Open laurentsimon opened 8 months ago
ianlewis
commented
3 months ago For BYOB, which produces Sigstore bundles, I'm wondering if .sigstore.json wouldn't be the most descriptive. Sigstore bundles don't seem to have a specific file extension and they could technically come in multiple formats (.json, .binpb, or .txtpb) since it's defined in protobuf.
haydentherapper
commented
1 month ago @ianlewis, did you have a code pointer to where bundles are generated in slsa-github-generator? I was just poking around this.
Other Sigstore clients are using .sigstore.json as the extension for a sigstore bundle which wraps provenance (or an artifact hash).
haydentherapper
commented
1 month ago Just filed https://github.com/slsa-framework/slsa-github-generator/issues/3750 to track bundle output.
ianlewis
commented
2 weeks ago @ianlewis, did you have a code pointer to where bundles are generated in slsa-github-generator? I was just poking around this.
Other Sigstore clients are using
.sigstore.jsonas the extension for a sigstore bundle which wraps provenance (or an artifact hash).
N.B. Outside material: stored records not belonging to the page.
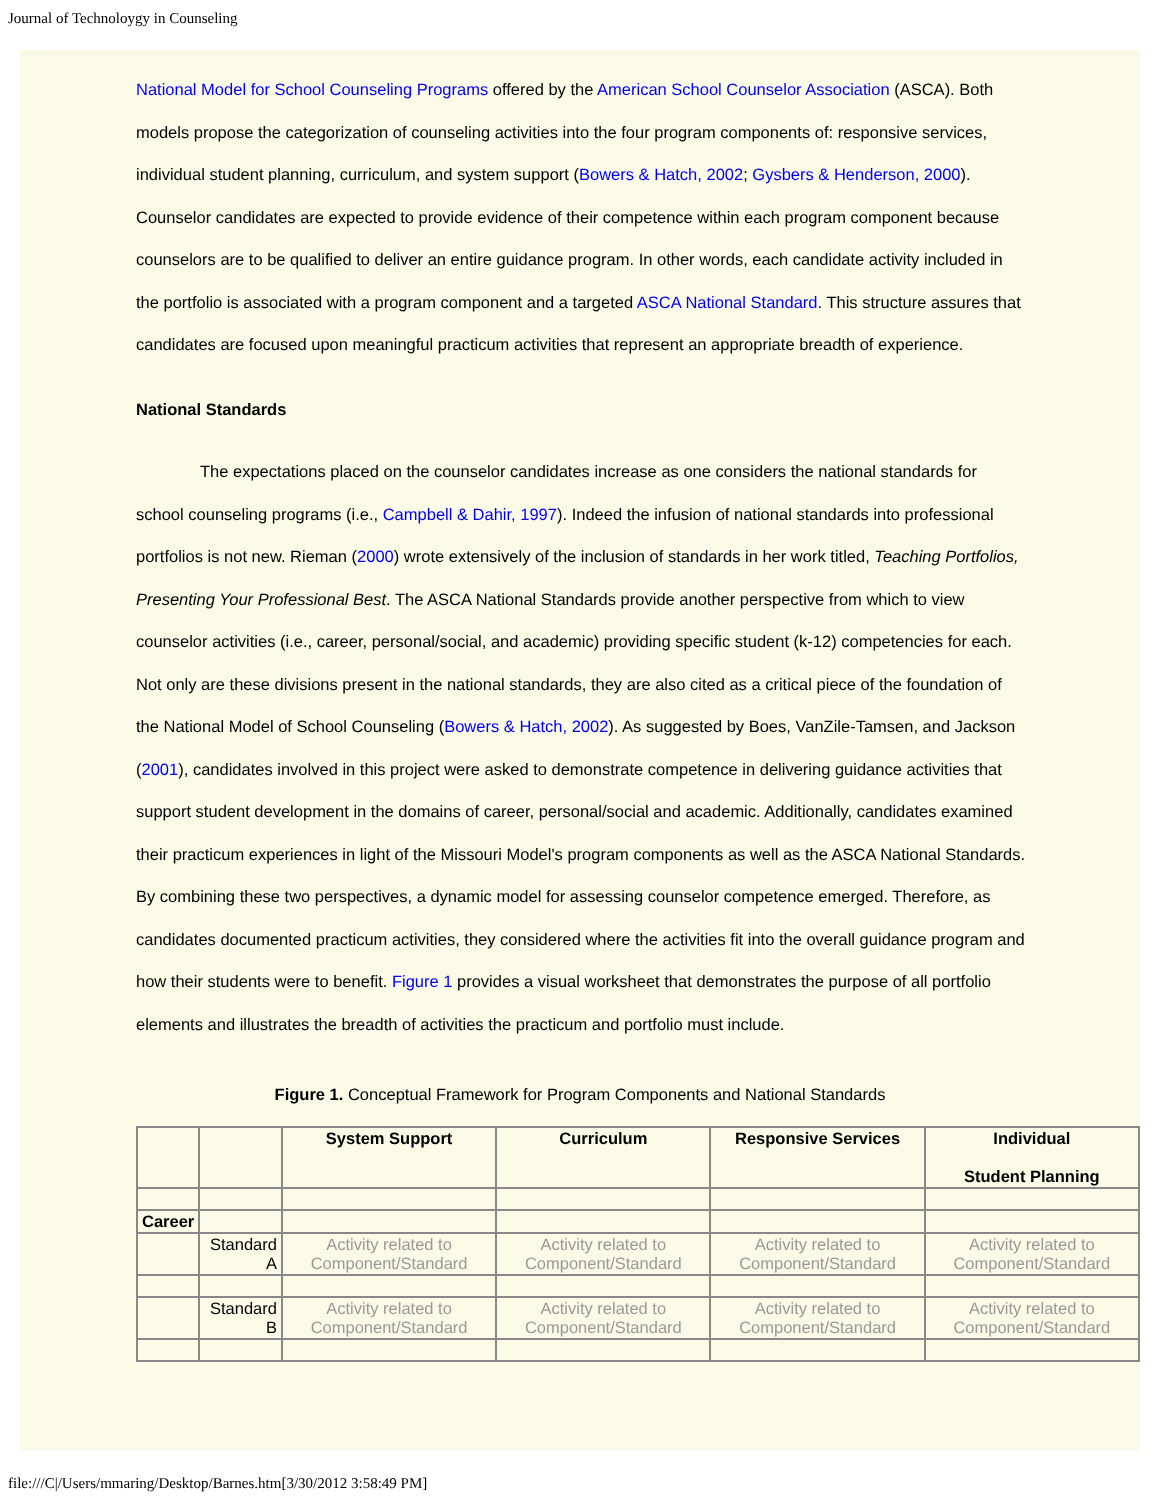Journal of Technoloygy in Counseling
National Model for School Counseling Programs offered by the American School Counselor Association (ASCA). Both models propose the categorization of counseling activities into the four program components of: responsive services, individual student planning, curriculum, and system support (Bowers & Hatch, 2002; Gysbers & Henderson, 2000). Counselor candidates are expected to provide evidence of their competence within each program component because counselors are to be qualified to deliver an entire guidance program. In other words, each candidate activity included in the portfolio is associated with a program component and a targeted ASCA National Standard. This structure assures that candidates are focused upon meaningful practicum activities that represent an appropriate breadth of experience.
National Standards
The expectations placed on the counselor candidates increase as one considers the national standards for school counseling programs (i.e., Campbell & Dahir, 1997). Indeed the infusion of national standards into professional portfolios is not new. Rieman (2000) wrote extensively of the inclusion of standards in her work titled, Teaching Portfolios, Presenting Your Professional Best. The ASCA National Standards provide another perspective from which to view counselor activities (i.e., career, personal/social, and academic) providing specific student (k-12) competencies for each. Not only are these divisions present in the national standards, they are also cited as a critical piece of the foundation of the National Model of School Counseling (Bowers & Hatch, 2002). As suggested by Boes, VanZile-Tamsen, and Jackson (2001), candidates involved in this project were asked to demonstrate competence in delivering guidance activities that support student development in the domains of career, personal/social and academic. Additionally, candidates examined their practicum experiences in light of the Missouri Model's program components as well as the ASCA National Standards. By combining these two perspectives, a dynamic model for assessing counselor competence emerged. Therefore, as candidates documented practicum activities, they considered where the activities fit into the overall guidance program and how their students were to benefit. Figure 1 provides a visual worksheet that demonstrates the purpose of all portfolio elements and illustrates the breadth of activities the practicum and portfolio must include.
Figure 1. Conceptual Framework for Program Components and National Standards
| | | System Support | Curriculum | Responsive Services | Individual Student Planning |
| --- | --- | --- | --- | --- | --- |
| Career | | | | | |
| | Standard A | Activity related to Component/Standard | Activity related to Component/Standard | Activity related to Component/Standard | Activity related to Component/Standard |
| | Standard B | Activity related to Component/Standard | Activity related to Component/Standard | Activity related to Component/Standard | Activity related to Component/Standard |
file:///C|/Users/mmaring/Desktop/Barnes.htm[3/30/2012 3:58:49 PM]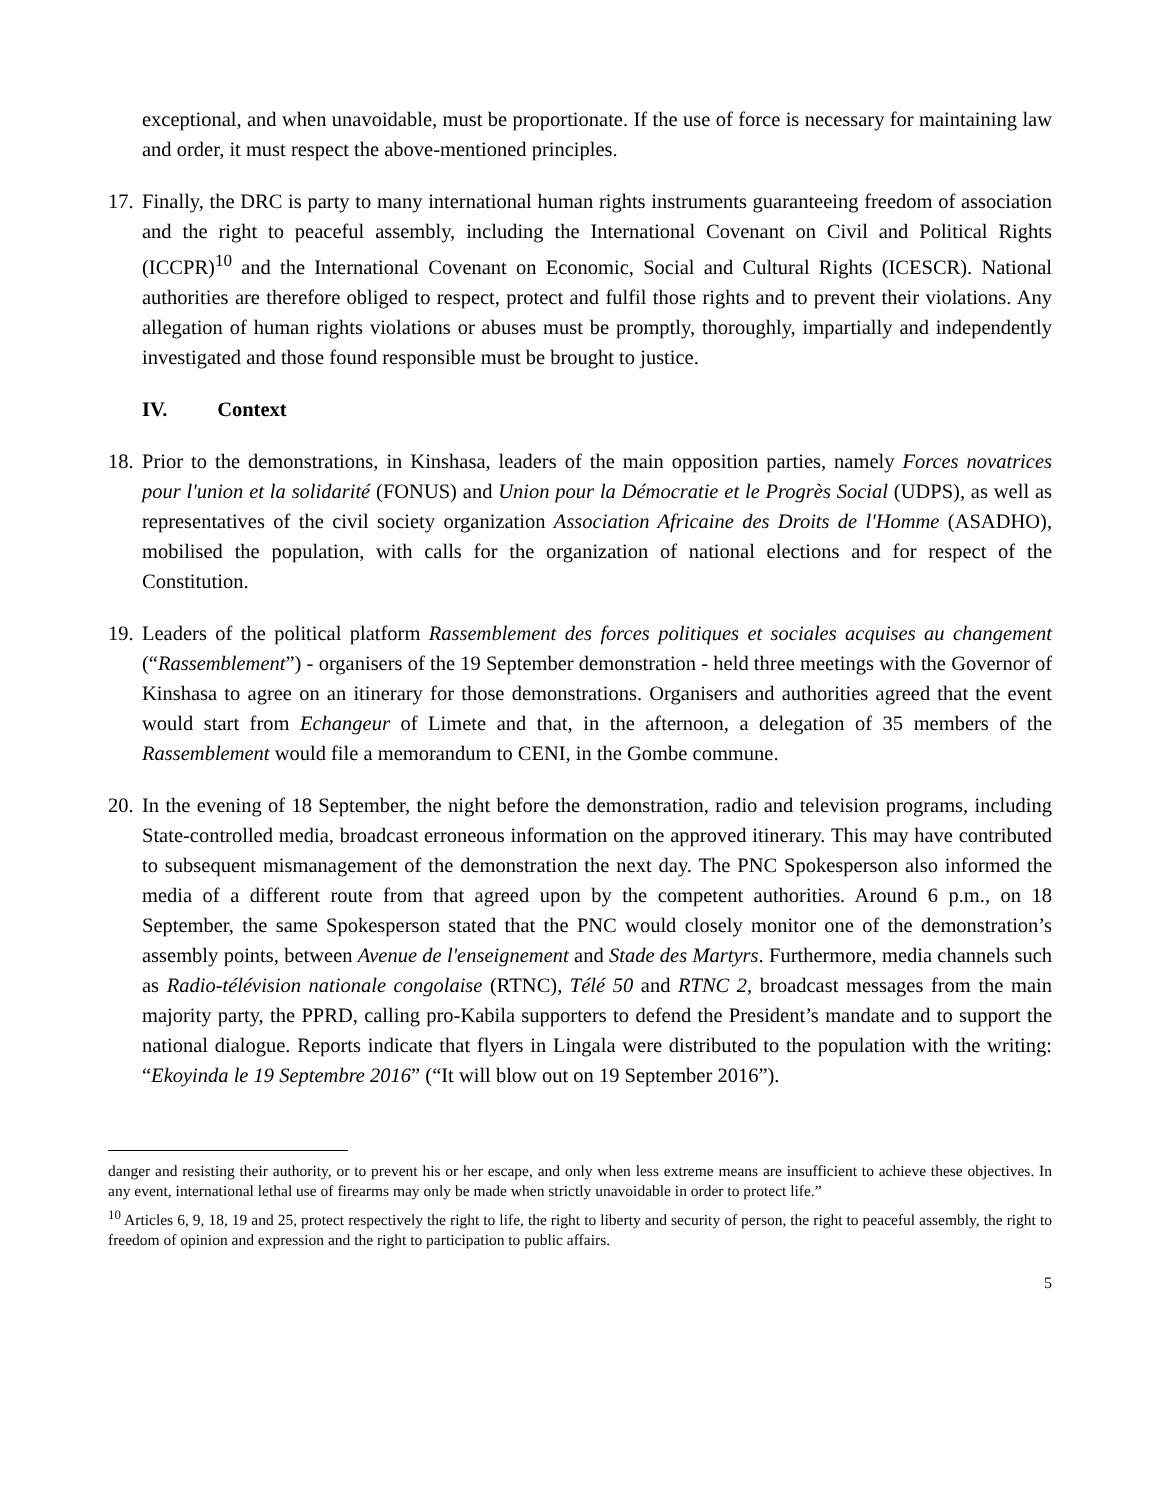exceptional, and when unavoidable, must be proportionate. If the use of force is necessary for maintaining law and order, it must respect the above-mentioned principles.
17.
Finally, the DRC is party to many international human rights instruments guaranteeing freedom of association and the right to peaceful assembly, including the International Covenant on Civil and Political Rights (ICCPR)<sup>10</sup> and the International Covenant on Economic, Social and Cultural Rights (ICESCR). National authorities are therefore obliged to respect, protect and fulfil those rights and to prevent their violations. Any allegation of human rights violations or abuses must be promptly, thoroughly, impartially and independently investigated and those found responsible must be brought to justice.
IV. Context
18.
Prior to the demonstrations, in Kinshasa, leaders of the main opposition parties, namely Forces novatrices pour l'union et la solidarité (FONUS) and Union pour la Démocratie et le Progrès Social (UDPS), as well as representatives of the civil society organization Association Africaine des Droits de l'Homme (ASADHO), mobilised the population, with calls for the organization of national elections and for respect of the Constitution.
19.
Leaders of the political platform Rassemblement des forces politiques et sociales acquises au changement (“Rassemblement”) - organisers of the 19 September demonstration - held three meetings with the Governor of Kinshasa to agree on an itinerary for those demonstrations. Organisers and authorities agreed that the event would start from Echangeur of Limete and that, in the afternoon, a delegation of 35 members of the Rassemblement would file a memorandum to CENI, in the Gombe commune.
20.
In the evening of 18 September, the night before the demonstration, radio and television programs, including State-controlled media, broadcast erroneous information on the approved itinerary. This may have contributed to subsequent mismanagement of the demonstration the next day. The PNC Spokesperson also informed the media of a different route from that agreed upon by the competent authorities. Around 6 p.m., on 18 September, the same Spokesperson stated that the PNC would closely monitor one of the demonstration’s assembly points, between Avenue de l'enseignement and Stade des Martyrs. Furthermore, media channels such as Radio-télévision nationale congolaise (RTNC), Télé 50 and RTNC 2, broadcast messages from the main majority party, the PPRD, calling pro-Kabila supporters to defend the President’s mandate and to support the national dialogue. Reports indicate that flyers in Lingala were distributed to the population with the writing: “Ekoyinda le 19 Septembre 2016” (“It will blow out on 19 September 2016”).
danger and resisting their authority, or to prevent his or her escape, and only when less extreme means are insufficient to achieve these objectives. In any event, international lethal use of firearms may only be made when strictly unavoidable in order to protect life.”
<sup>10</sup> Articles 6, 9, 18, 19 and 25, protect respectively the right to life, the right to liberty and security of person, the right to peaceful assembly, the right to freedom of opinion and expression and the right to participation to public affairs.
5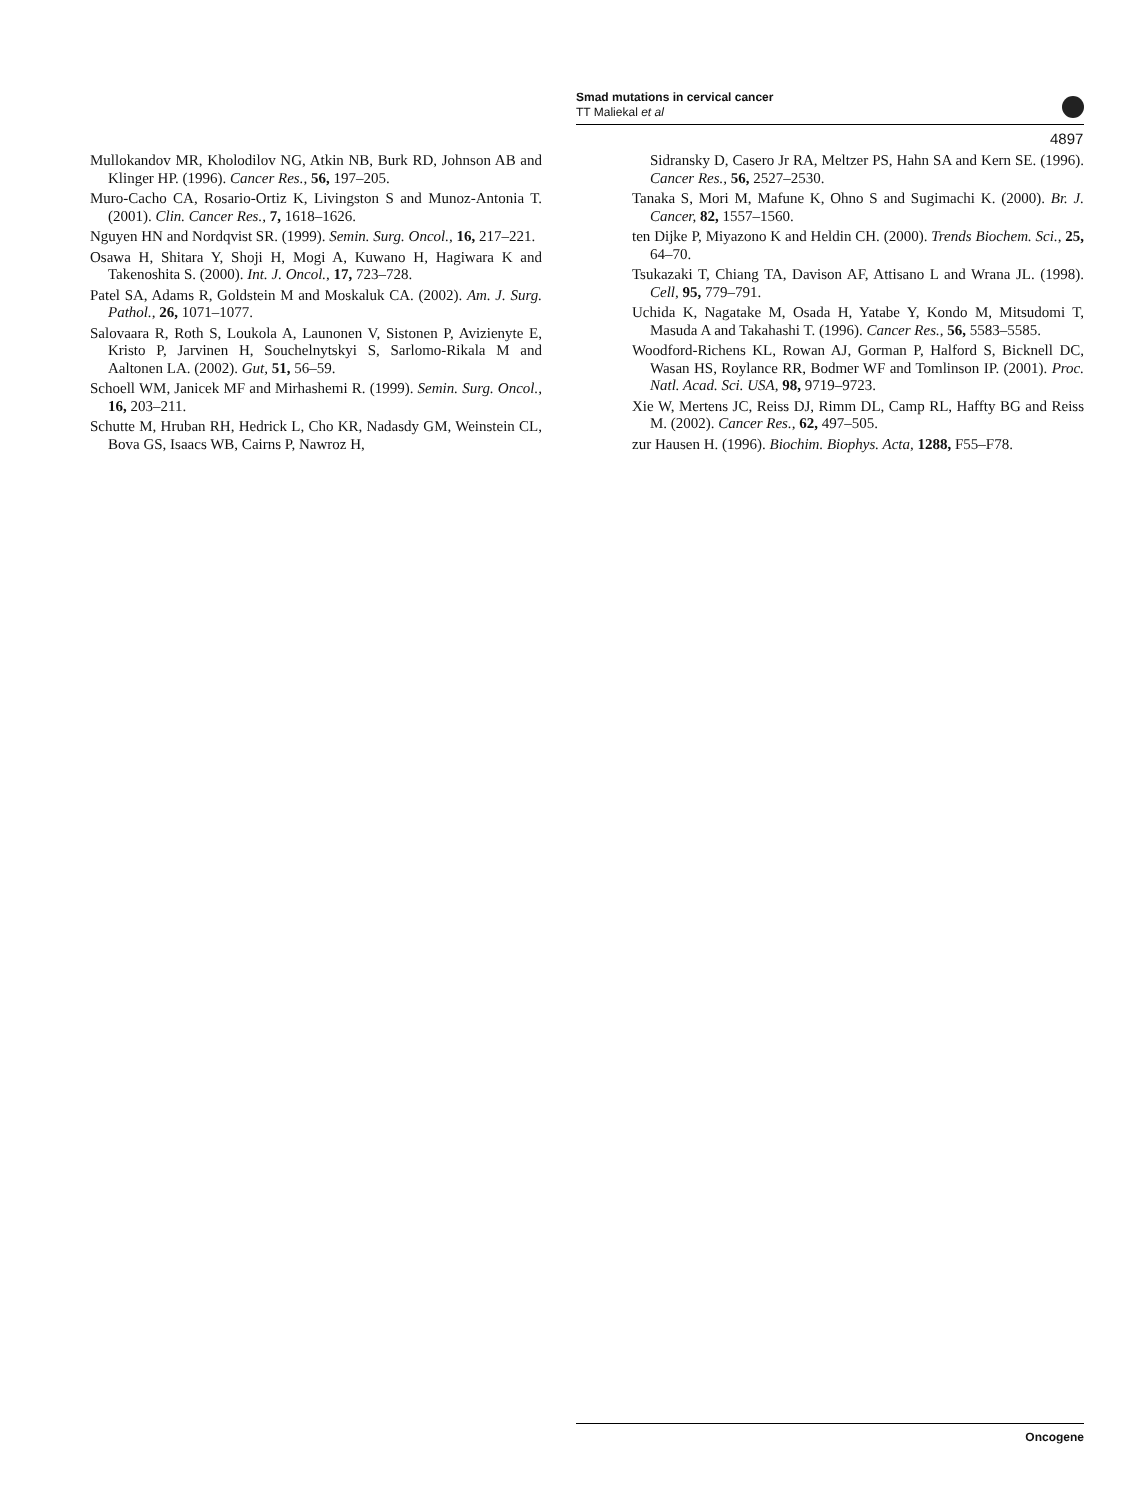Smad mutations in cervical cancer
TT Maliekal et al
4897
Mullokandov MR, Kholodilov NG, Atkin NB, Burk RD, Johnson AB and Klinger HP. (1996). Cancer Res., 56, 197–205.
Muro-Cacho CA, Rosario-Ortiz K, Livingston S and Munoz-Antonia T. (2001). Clin. Cancer Res., 7, 1618–1626.
Nguyen HN and Nordqvist SR. (1999). Semin. Surg. Oncol., 16, 217–221.
Osawa H, Shitara Y, Shoji H, Mogi A, Kuwano H, Hagiwara K and Takenoshita S. (2000). Int. J. Oncol., 17, 723–728.
Patel SA, Adams R, Goldstein M and Moskaluk CA. (2002). Am. J. Surg. Pathol., 26, 1071–1077.
Salovaara R, Roth S, Loukola A, Launonen V, Sistonen P, Avizienyte E, Kristo P, Jarvinen H, Souchelnytskyi S, Sarlomo-Rikala M and Aaltonen LA. (2002). Gut, 51, 56–59.
Schoell WM, Janicek MF and Mirhashemi R. (1999). Semin. Surg. Oncol., 16, 203–211.
Schutte M, Hruban RH, Hedrick L, Cho KR, Nadasdy GM, Weinstein CL, Bova GS, Isaacs WB, Cairns P, Nawroz H,
Sidransky D, Casero Jr RA, Meltzer PS, Hahn SA and Kern SE. (1996). Cancer Res., 56, 2527–2530.
Tanaka S, Mori M, Mafune K, Ohno S and Sugimachi K. (2000). Br. J. Cancer, 82, 1557–1560.
ten Dijke P, Miyazono K and Heldin CH. (2000). Trends Biochem. Sci., 25, 64–70.
Tsukazaki T, Chiang TA, Davison AF, Attisano L and Wrana JL. (1998). Cell, 95, 779–791.
Uchida K, Nagatake M, Osada H, Yatabe Y, Kondo M, Mitsudomi T, Masuda A and Takahashi T. (1996). Cancer Res., 56, 5583–5585.
Woodford-Richens KL, Rowan AJ, Gorman P, Halford S, Bicknell DC, Wasan HS, Roylance RR, Bodmer WF and Tomlinson IP. (2001). Proc. Natl. Acad. Sci. USA, 98, 9719–9723.
Xie W, Mertens JC, Reiss DJ, Rimm DL, Camp RL, Haffty BG and Reiss M. (2002). Cancer Res., 62, 497–505.
zur Hausen H. (1996). Biochim. Biophys. Acta, 1288, F55–F78.
Oncogene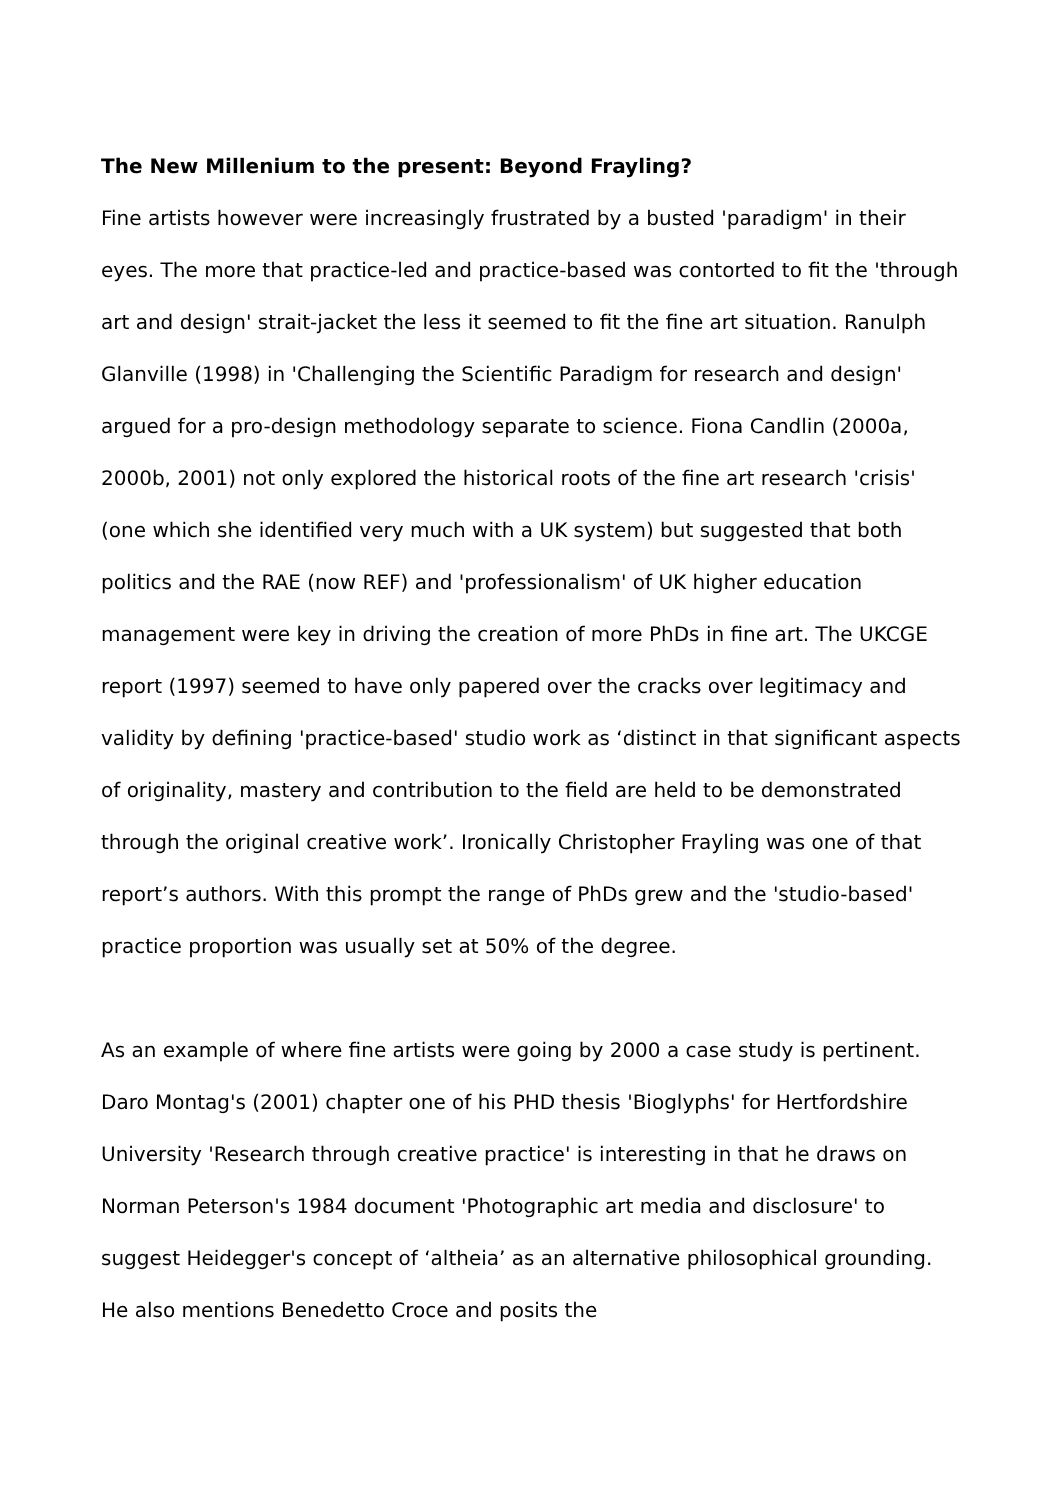The New Millenium to the present: Beyond Frayling?
Fine artists however were increasingly frustrated by a busted 'paradigm' in their eyes. The more that practice-led and practice-based was contorted to fit the 'through art and design' strait-jacket the less it seemed to fit the fine art situation. Ranulph Glanville (1998) in 'Challenging the Scientific Paradigm for research and design' argued for a pro-design methodology separate to science. Fiona Candlin (2000a, 2000b, 2001) not only explored the historical roots of the fine art research 'crisis' (one which she identified very much with a UK system) but suggested that both politics and the RAE (now REF) and 'professionalism' of UK higher education management were key in driving the creation of more PhDs in fine art. The UKCGE report (1997) seemed to have only papered over the cracks over legitimacy and validity by defining 'practice-based' studio work as ‘distinct in that significant aspects of originality, mastery and contribution to the field are held to be demonstrated through the original creative work’. Ironically Christopher Frayling was one of that report’s authors. With this prompt the range of PhDs grew and the 'studio-based' practice proportion was usually set at 50% of the degree.
As an example of where fine artists were going by 2000 a case study is pertinent. Daro Montag's (2001) chapter one of his PHD thesis 'Bioglyphs' for Hertfordshire University 'Research through creative practice' is interesting in that he draws on Norman Peterson's 1984 document 'Photographic art media and disclosure' to suggest Heidegger's concept of ‘altheia’ as an alternative philosophical grounding. He also mentions Benedetto Croce and posits the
In BYOB builders, for better or worse, the generation of provenance is a multi-step process.
For pre-BYOB builders we generate DSSE wrapped SLSA provenance as .intoto.jsonl files. These aren't sigstore bundles but are signed using sigstore with code in the signing package.
haydentherapper
commented
1 week ago Thanks for the pointers!
I would suggest we pursue Sigstore bundles in https://github.com/slsa-framework/slsa-github-generator/issues/3750 as that gives us an easy way to bundle DSSEs with the necessary verification material for offline verification (cert and log proof).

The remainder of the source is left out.